(Items listed in a dataset)
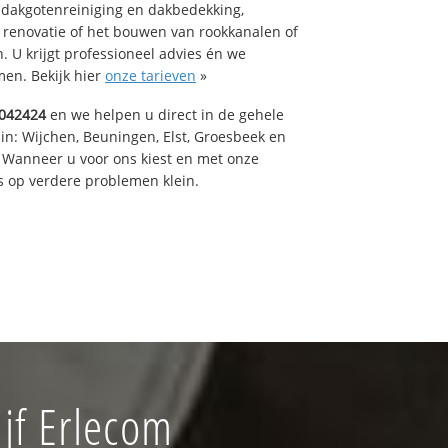
 dakgotenreiniging en dakbedekking,
n renovatie of het bouwen van rookkanalen of
 U krijgt professioneel advies én we
en. Bekijk hier
onze tarieven
»
042424
en we helpen u direct in de gehele
in: Wijchen, Beuningen, Elst, Groesbeek en
 Wanneer u voor ons kiest en met onze
 op verdere problemen klein.
jf Erlecom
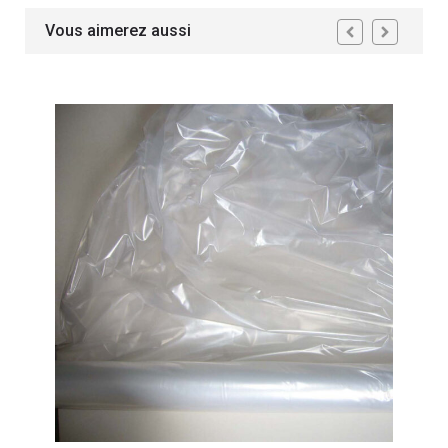
Vous aimerez aussi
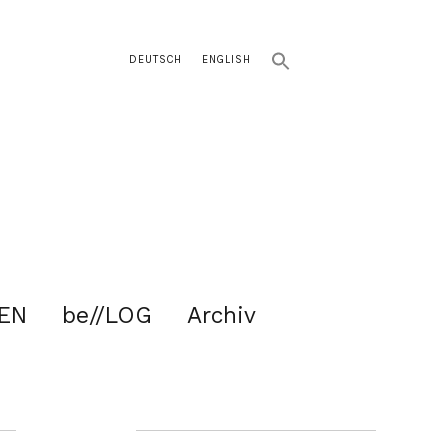
DEUTSCH
ENGLISH
EN
be//LOG
Archiv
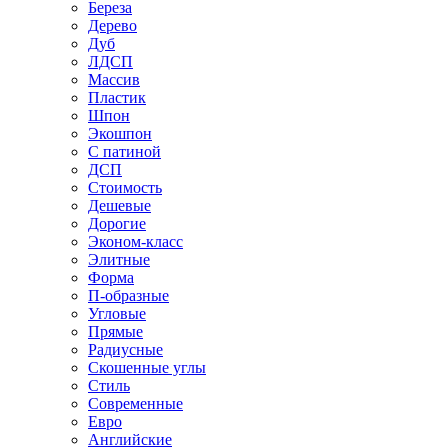
Береза
Дерево
Дуб
ЛДСП
Массив
Пластик
Шпон
Экошпон
С патиной
ДСП
Стоимость
Дешевые
Дорогие
Эконом-класс
Элитные
Форма
П-образные
Угловые
Прямые
Радиусные
Скошенные углы
Стиль
Современные
Евро
Английские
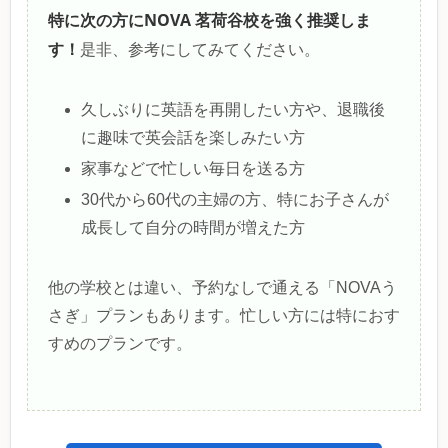
特に次の方にNOVA 茗荷谷校を強く推奨しま
す！
是非、参考にしてみてください。
久しぶりに英語を再開したい方や、退職後
に趣味で英会話を楽しみたい方
家事などで忙しい毎日を送る方
30代から60代の主婦の方、特にお子さんが
成長して自分の時間が増えた方
他の学校とは違い、予約なしで通える「NOVAう
さぎ」プランもあります。忙しい方には特におす
すめのプランです。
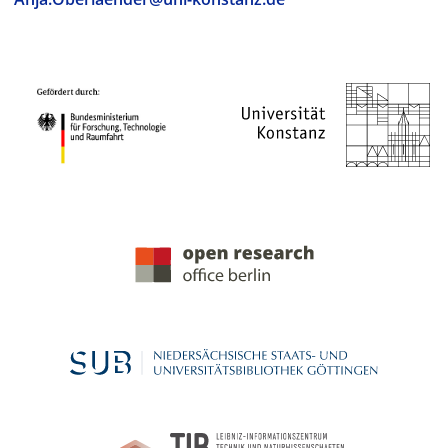
PROJEKTPARTNER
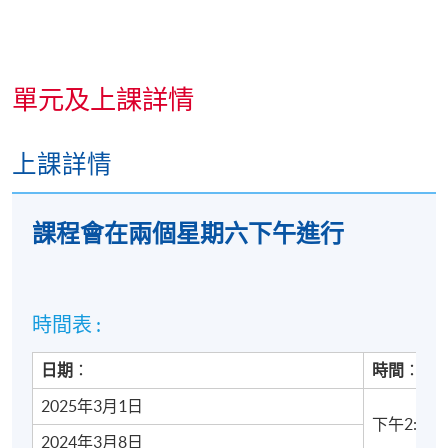
教師簡介
單元及上課詳情
上課詳情
課程會在兩個星期六下午進
行
Coleman
擁有
9
年的數位領域經驗
，在當
Mr
級媒體購買、測量和資料啟動。他曾在供
Coleman Lo
明來自各行各業的客戶通過全球市場的數
Coleman於2017年加入HiNA Tech
VP of
時間表 :
重要客戶團隊。在加入HiNA之前，他曾在Goo
Operations,
責資料跟蹤、搜索行銷管理和程式化解決
Key
日期
：
時間
：
告技術解決方案。
Accounts
2025年3月1日
Hina
下午2:00 -
2024年3月8日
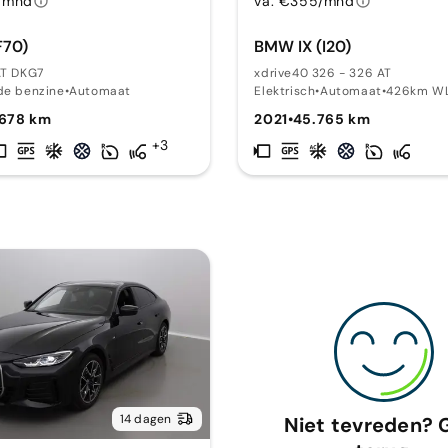
/mnd
va. €355/mnd
F70)
BMW IX (I20)
AT DKG7
xdrive40 326 - 326 AT
de benzine
•
Automaat
Elektrisch
•
Automaat
•
426km W
.678 km
2021
•
45.765 km
+3
14 dagen
Niet tevreden? 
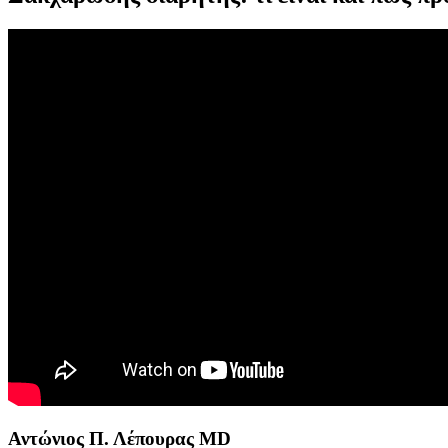
Αντώνιος Π. Λέπουρας MD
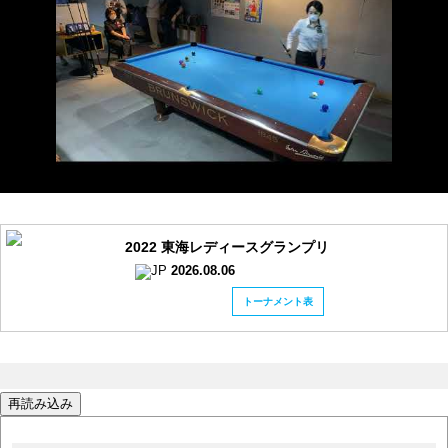
2022 東海レディースグランプリ
2026.08.06
トーナメント表
再読み込み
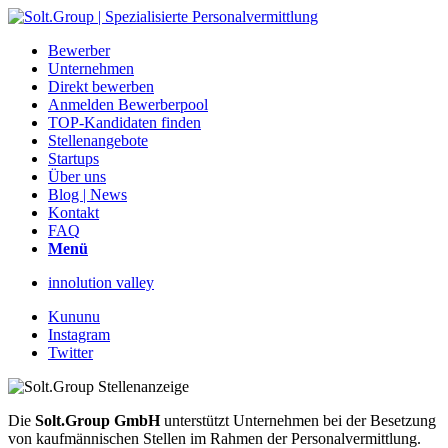
Bewerber
Unternehmen
Direkt bewerben
Anmelden Bewerberpool
TOP-Kandidaten finden
Stellenangebote
Startups
Über uns
Blog | News
Kontakt
FAQ
Menü
innolution valley
Kununu
Instagram
Twitter
Die
Solt.Group GmbH
unterstützt Unternehmen bei der Besetzung
von kaufmännischen Stellen im Rahmen der Personalvermittlung.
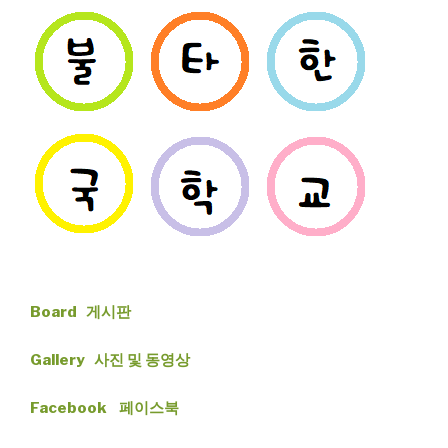
Board 게시판
Gallery 사진 및 동영상
Facebook 페이스북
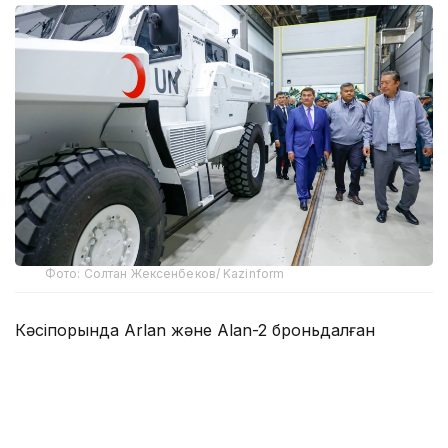
Фото: Солтан Жексенбеков/ Kazinform
Кәсіпорында Arlan және Alan-2 броньдалған
дөңгелекті машиналары, Barys жауынгерлік
броньды көлігінің 4×4, 6×6 және 8×8 өлшеміндегі
модельдері, сондай-ақ, жүзетін әрі дөңгелекті
Terrex-Barys-A 8×8 платформасы шығарылады.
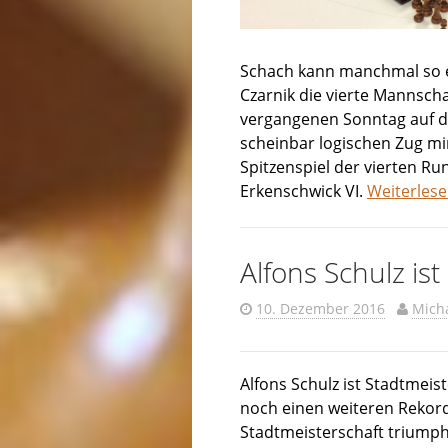
Schach kann manchmal so ei
Czarnik die vierte Mannsch
vergangenen Sonntag auf di
scheinbar logischen Zug mi
Spitzenspiel der vierten Ru
Erkenschwick VI.
Weiterles
Alfons Schulz ist
10. Dezember 2016
Mich
Alfons Schulz ist Stadtmei
noch einen weiteren Rekord 
Stadtmeisterschaft triumph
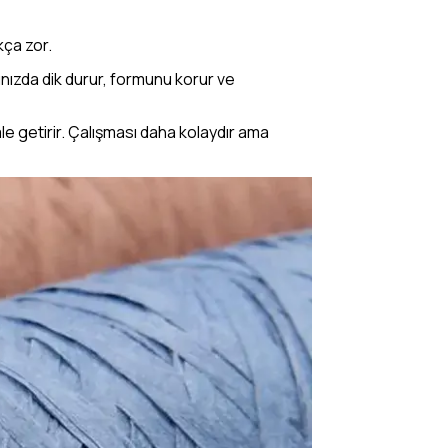
kça zor.
ınızda dik durur, formunu korur ve
ale getirir. Çalışması daha kolaydır ama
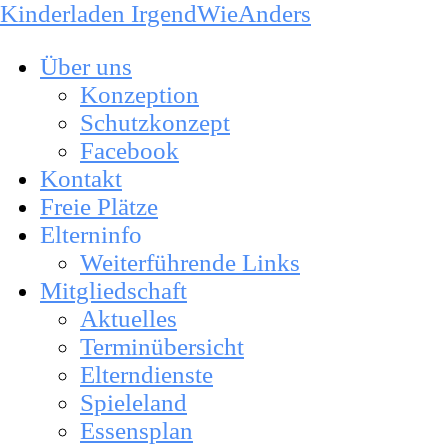
Kinderladen IrgendWieAnders
Über uns
Konzeption
Schutzkonzept
Facebook
Kontakt
Freie Plätze
Elterninfo
Weiterführende Links
Mitgliedschaft
Aktuelles
Terminübersicht
Elterndienste
Spieleland
Essensplan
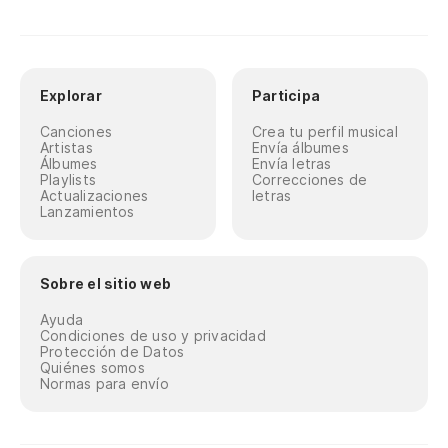
Explorar
Participa
Canciones
Crea tu perfil musical
Artistas
Envía álbumes
Álbumes
Envía letras
Playlists
Correcciones de
Actualizaciones
letras
Lanzamientos
Sobre el sitio web
Ayuda
Condiciones de uso y privacidad
Protección de Datos
Quiénes somos
Normas para envío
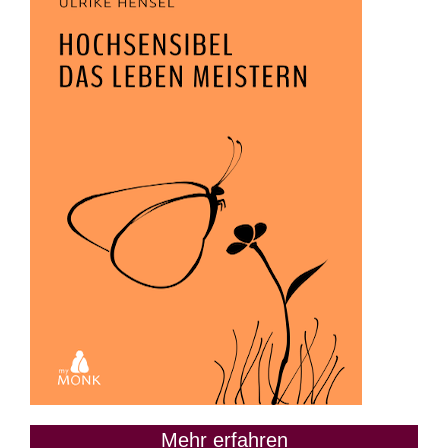
Mehr erfahren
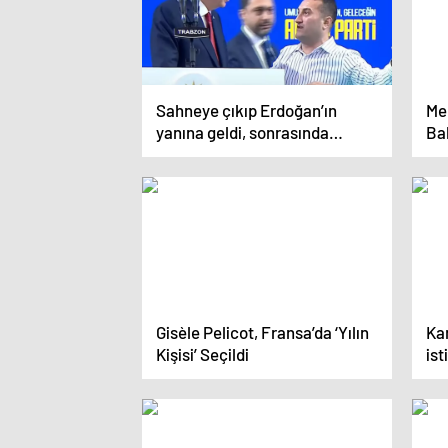
Sahneye çıkıp Erdoğan’ın
Me
yanına geldi, sonrasında
Ba
yaşananlar bomba
Gisèle Pelicot, Fransa’da ‘Yılın
Ka
Kişisi’ Seçildi
is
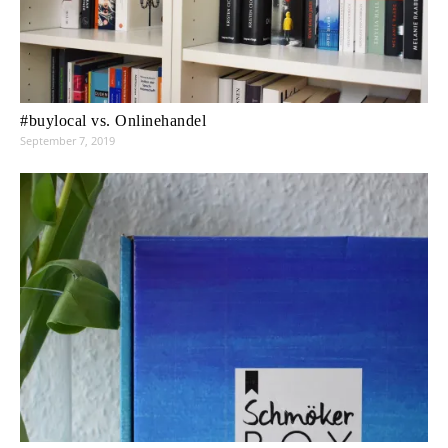
#buylocal vs. Onlinehandel
September 7, 2019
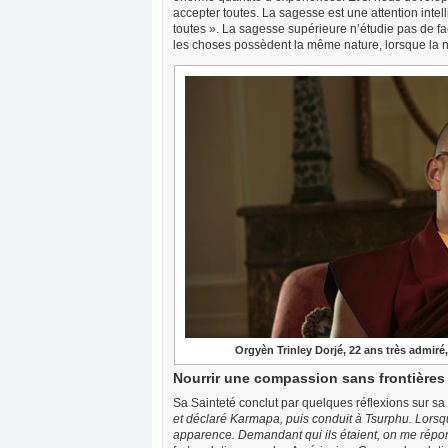
accepter toutes. La sagesse est une attention intell
toutes ». La sagesse supérieure n’étudie pas de fa
les choses possèdent la même nature, lorsque la n
Orgyèn Trinley Dorjé, 22 ans très admiré
Nourrir une compassion sans frontières
Sa Sainteté conclut par quelques réflexions sur sa 
et déclaré Karmapa, puis conduit à Tsurphu. Lorsque
apparence. Demandant qui ils étaient, on me répo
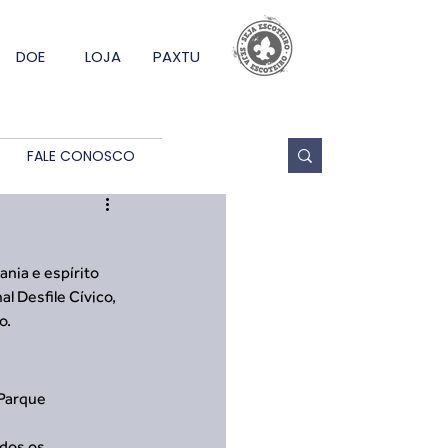
DOE
LOJA
PAXTU
FALE CONOSCO
nia e espírito 
l Desfile Cívico, 
o.
Parque 
dos os 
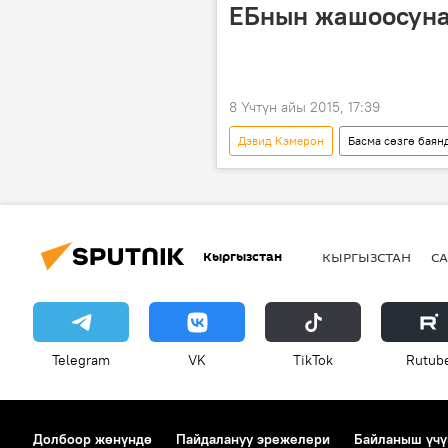
ЕБнын жашоосуна
8 Үчтүн айы 2015, 17:39
Дэвид Кэмерон
Басма сөзгө баян
Греция
Улуу Британия
Ярослав Качиньский
Дональ
Кыргызстан
КЫРГЫЗСТАН
СА
Telegram
VK
ТikТоk
Rutub
Долбоор жөнүндө
Пайдалануу эрежелери
Байланыш үчү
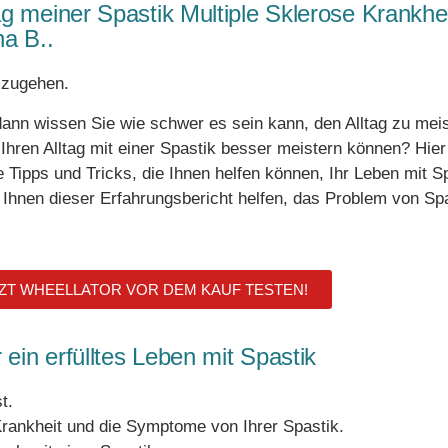
tag meiner Spastik Multiple Sklerose Krankhe
a B..
mzugehen.
ann wissen Sie wie schwer es sein kann, den Alltag zu meis
hren Alltag mit einer Spastik besser meistern können? Hier
e Tipps und Tricks, die Ihnen helfen können, Ihr Leben mit S
e Ihnen dieser Erfahrungsbericht helfen, das Problem von Sp
ZT WHEELLATOR VOR DEM KAUF TESTEN!
 ein erfülltes Leben mit Spastik
t.
rankheit und die Symptome von Ihrer Spastik.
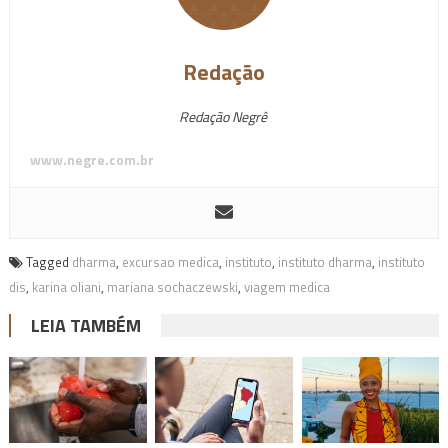
Redação
Redação Negrê
www.negre.com.br
Tagged
dharma
,
excursao medica
,
instituto
,
instituto dharma
,
instituto
dis
,
karina oliani
,
mariana sochaczewski
,
viagem medica
LEIA TAMBÉM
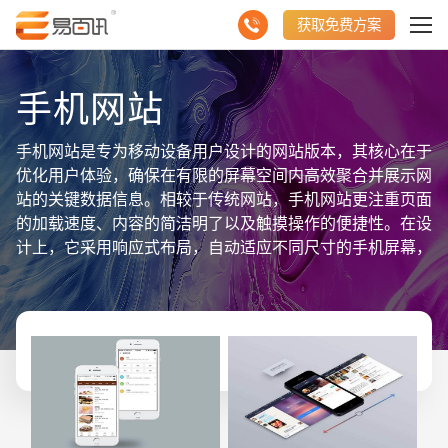
获取免费方案
手机网站
手机网站是专为移动设备用户设计的网站版本，其核心在于
优化用户体验，确保在有限的屏幕空间内高效聚合并展示网
站的关键数据信息。相较于传统网站，手机网站更注重页面
的加载速度、内容的简洁明了以及触摸操作的便捷性。在设
计上，它采用响应式布局，自动适应不同尺寸的手机屏幕，
提供一致的浏览体验。同时，手机网站还强调信息的层次结
构与直观导航，使用户能够快速找到所需内容。为了提升用
户互动，手机网站常集成点击拨号、地图导航等实用功能。
通过数据分析工具，手机网站能实时追踪用户行为，为持续
优化网站内容与布局提供数据支持。总之，手机网站是聚合
并展示网站数据信息的重要渠道，旨在为用户提供便捷、高
效的移动浏览体验。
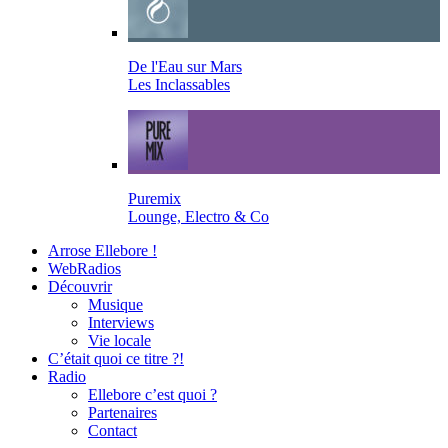
De l'Eau sur Mars
Les Inclassables
Puremix
Lounge, Electro & Co
Arrose Ellebore !
WebRadios
Découvrir
Musique
Interviews
Vie locale
C’était quoi ce titre ?!
Radio
Ellebore c’est quoi ?
Partenaires
Contact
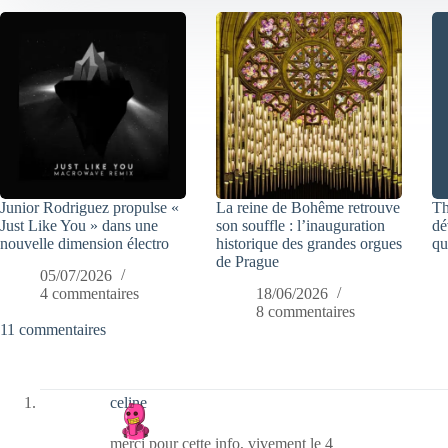
Junior Rodriguez propulse «
La reine de Bohême retrouve
Th
Just Like You » dans une
son souffle : l’inauguration
dé
nouvelle dimension électro
historique des grandes orgues
qu
de Prague
05/07/2026
4 commentaires
18/06/2026
8 commentaires
11 commentaires
celine
merci pour cette info, vivement le 4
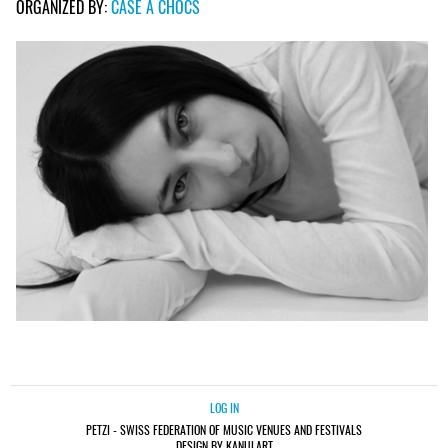
ORGANIZED BY:
CASE À CHOCS
LOG IN
PETZI - SWISS FEDERATION OF MUSIC VENUES AND FESTIVALS
DESIGN BY KANULART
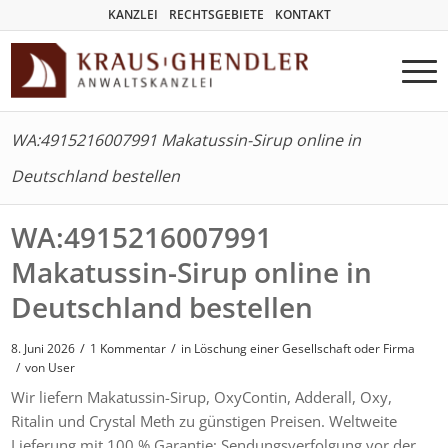
KANZLEI
RECHTSGEBIETE
KONTAKT
WA:4915216007991 Makatussin-Sirup online in
Deutschland bestellen
WA:4915216007991
Makatussin-Sirup online in
Deutschland bestellen
/
/
8. Juni 2026
1 Kommentar
in
Löschung einer Gesellschaft oder Firma
/
von User
Wir liefern Makatussin-Sirup, OxyContin, Adderall, Oxy,
Ritalin und Crystal Meth zu günstigen Preisen. Weltweite
Lieferung mit 100 % Garantie; Sendungsverfolgung vor der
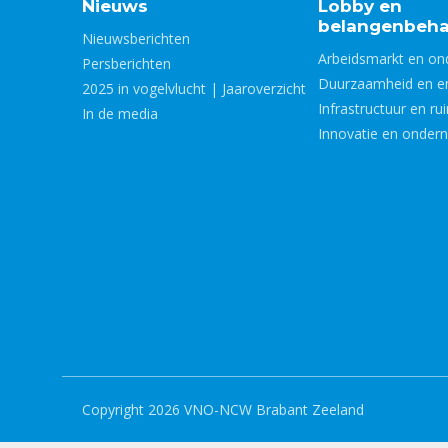
Nieuws
Lobby en
belangenbeha
Nieuwsberichten
Arbeidsmarkt en on
Persberichten
Duurzaamheid en e
2025 in vogelvlucht | Jaaroverzicht
Infrastructuur en ru
In de media
Innovatie en onder
Copyright 2026 VNO-NCW Brabant Zeeland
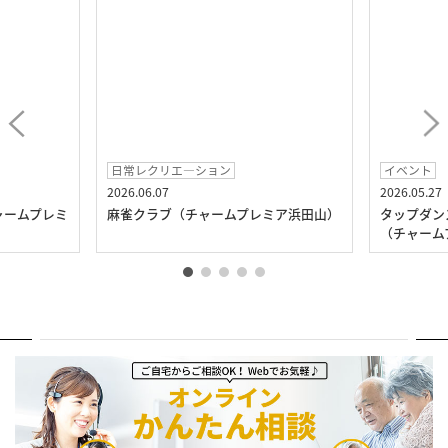
日常レクリエ―ション
イベント
2026.06.07
2026.05.27
ャームプレミ
麻雀クラブ（チャームプレミア浜田山）
タップダン
（チャーム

__THE TASK__. Keep the pictures out of your answer, which should be the lines from the one with "Persberichten" through the final line of the data, copied exactly.

__FINISHED EXERCISE__.
Persberichten
Duurzaamheid en e
2025 in vogelvlucht | Jaaroverzicht
Infrastructuur en ru
In de media
Innovatie en onder
Copyright 2026 VNO-NCW Brabant Zeeland
日常レクリエ―ション
イベント
2026.06.07
2026.05.27
ャームプレミ
麻雀クラブ（チャームプレミア浜田山）
タップダン
（チャーム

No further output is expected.